O comboio fantasma de Sérgio Tréfaut
A partir de memórias de sobreviventes do Holocausto, o realizador constrói um filme que escapa a géneros assombrado por aqueles que já não estão.
Ensaio, documentário, ficção? Sérgio Tréfaut (n. 1965) deixa essa definição ao critério de quem vê Treblinka, o seu regresso à competição do IndieLisboa – onde tem sido presença regular e que venceu em 2014 com Alentejo, Alentejo e dez anos antes com Lisboetas. É certo que o projecto inicial do cineasta partiu da ideia de um documentário sobre um sobrevivente dos campos de extermínio nazis, mas, explica, sem a utilização de materiais de arquivo. "Há algo na história desse tratamento que já quase se esgotou e quis tentar o desafio de falar desse horror sem a utilização dos arquivos”, diz o realizador.
O projecto começou como um documentário mais ou menos tradicional sobre um sobrevivente de Auschwitz – homenageando a cineasta e escritora Marceline Loridan-Ivens, viúva do documentarista Joris Ivens – para se transformar aos poucos noutra coisa, mais estilizada: um filme menos sobre o horror do Holocausto e mais sobre “o universo dos sobreviventes”.

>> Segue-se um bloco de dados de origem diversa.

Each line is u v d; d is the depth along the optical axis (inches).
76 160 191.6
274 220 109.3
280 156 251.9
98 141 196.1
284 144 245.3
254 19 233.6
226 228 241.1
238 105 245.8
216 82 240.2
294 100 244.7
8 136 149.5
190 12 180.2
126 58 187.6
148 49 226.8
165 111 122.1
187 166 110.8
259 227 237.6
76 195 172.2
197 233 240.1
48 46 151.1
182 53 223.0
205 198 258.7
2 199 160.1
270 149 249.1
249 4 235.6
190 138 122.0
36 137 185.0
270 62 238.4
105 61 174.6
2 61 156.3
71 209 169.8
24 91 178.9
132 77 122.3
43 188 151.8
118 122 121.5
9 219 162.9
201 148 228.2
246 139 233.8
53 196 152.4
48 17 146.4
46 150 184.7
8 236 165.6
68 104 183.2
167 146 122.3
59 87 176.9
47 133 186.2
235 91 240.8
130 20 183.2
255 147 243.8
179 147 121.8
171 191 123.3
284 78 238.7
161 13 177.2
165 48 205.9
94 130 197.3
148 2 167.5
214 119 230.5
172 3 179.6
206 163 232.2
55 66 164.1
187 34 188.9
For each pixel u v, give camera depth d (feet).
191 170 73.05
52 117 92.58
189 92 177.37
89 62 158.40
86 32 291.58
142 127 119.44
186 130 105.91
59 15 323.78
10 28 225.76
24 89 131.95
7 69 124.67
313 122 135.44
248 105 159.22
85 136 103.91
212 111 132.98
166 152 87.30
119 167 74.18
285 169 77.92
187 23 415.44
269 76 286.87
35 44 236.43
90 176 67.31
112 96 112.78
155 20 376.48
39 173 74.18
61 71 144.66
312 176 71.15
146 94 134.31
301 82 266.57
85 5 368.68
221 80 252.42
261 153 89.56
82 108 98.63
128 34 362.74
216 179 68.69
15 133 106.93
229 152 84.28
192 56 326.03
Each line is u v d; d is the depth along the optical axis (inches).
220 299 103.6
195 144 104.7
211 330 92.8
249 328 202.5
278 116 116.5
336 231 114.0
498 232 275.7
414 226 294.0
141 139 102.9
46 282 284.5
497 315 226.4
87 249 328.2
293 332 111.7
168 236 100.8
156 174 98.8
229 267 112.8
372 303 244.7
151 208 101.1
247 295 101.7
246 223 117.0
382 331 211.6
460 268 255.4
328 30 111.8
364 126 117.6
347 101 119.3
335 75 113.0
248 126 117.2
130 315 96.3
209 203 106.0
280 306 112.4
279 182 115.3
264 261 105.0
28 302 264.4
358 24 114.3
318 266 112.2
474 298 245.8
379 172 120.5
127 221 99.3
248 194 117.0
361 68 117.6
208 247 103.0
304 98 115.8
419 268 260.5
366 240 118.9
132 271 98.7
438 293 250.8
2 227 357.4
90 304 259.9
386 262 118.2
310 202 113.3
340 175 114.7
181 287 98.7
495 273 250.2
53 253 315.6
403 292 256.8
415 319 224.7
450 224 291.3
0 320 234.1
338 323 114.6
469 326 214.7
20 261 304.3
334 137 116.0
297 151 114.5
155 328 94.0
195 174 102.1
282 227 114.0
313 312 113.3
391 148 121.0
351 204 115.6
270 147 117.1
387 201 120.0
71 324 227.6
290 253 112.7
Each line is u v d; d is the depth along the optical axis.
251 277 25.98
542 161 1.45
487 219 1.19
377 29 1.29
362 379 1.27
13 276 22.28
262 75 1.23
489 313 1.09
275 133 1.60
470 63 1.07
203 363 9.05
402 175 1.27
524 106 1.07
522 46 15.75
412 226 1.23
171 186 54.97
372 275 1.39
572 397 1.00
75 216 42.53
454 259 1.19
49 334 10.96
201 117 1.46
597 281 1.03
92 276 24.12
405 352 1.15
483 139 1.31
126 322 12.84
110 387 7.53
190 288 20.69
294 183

“Em vez de fazer um documentário num apartamento, quis fazer um filme num local que evocasse os fantasmas que vivem à volta dos sobreviventes, quotidianamente,” diz Tréfaut ao telefone de Serpa, onde está em plena rodagem da sua adaptação de Seara de Vento, de Manuel da Fonseca. “As pessoas que sobreviveram em todos os lugares onde houve extermínio ou assassinato em massa durante um período prolongado - sejam eles Auschwitz, Treblinka, a Síria, o Ruanda, a Faixa de Gaza... Vivem num universo rodeado de pessoas que já lá não estão. Têm um passado que não vemos, mas que está sempre à volta delas. Esse é sempre o meu ponto de partida.”
Às memórias de Loridan-Ivens, Tréfaut foi buscar o cenário onde tudo se passa: “Num dos seus livros, ela diz que, mesmo passados 70 anos do final da Segunda Guerra, é como se todos os comboios a levassem a Auschwitz.” Daí que este percurso fantasmático decorra durante uma viagem de comboio trans-siberiana, onde o cineasta filma a presença física de Isabel Ruth e Kirill Kashlikov, deixando-se guiar pelos actores e por um texto menos conhecido que o cineasta descobriu durante a pesquisa: Sou o Último Judeu, memória que o judeu polaco Chil Rajchman escreveu depois da sua evasão de Treblinka em 1944, mas que apenas foi publicada postumamente em 2009. “O livro impactou-me muito, mais do que por exemplo a obra do Primo Levi [Se Isto é um Homem] e resolvi encontrar uma solução para que fosse o fio condutor do filme", diz Tréfaut.
A partir daí, “não sei”, ri-se o realizador. “Se é ensaio, documentário, ficção, não me importa, cada um que o defina como quiser”, na certeza de que Treblinka se inscreve na dimensão mais “experimental” do cinema de Sérgio Tréfaut, mais próximo da ficção inspirada em caso real de Viagem a Portugal (2011) ou do sensorialismo de quem olha de A Cidade dos Mortos (2009).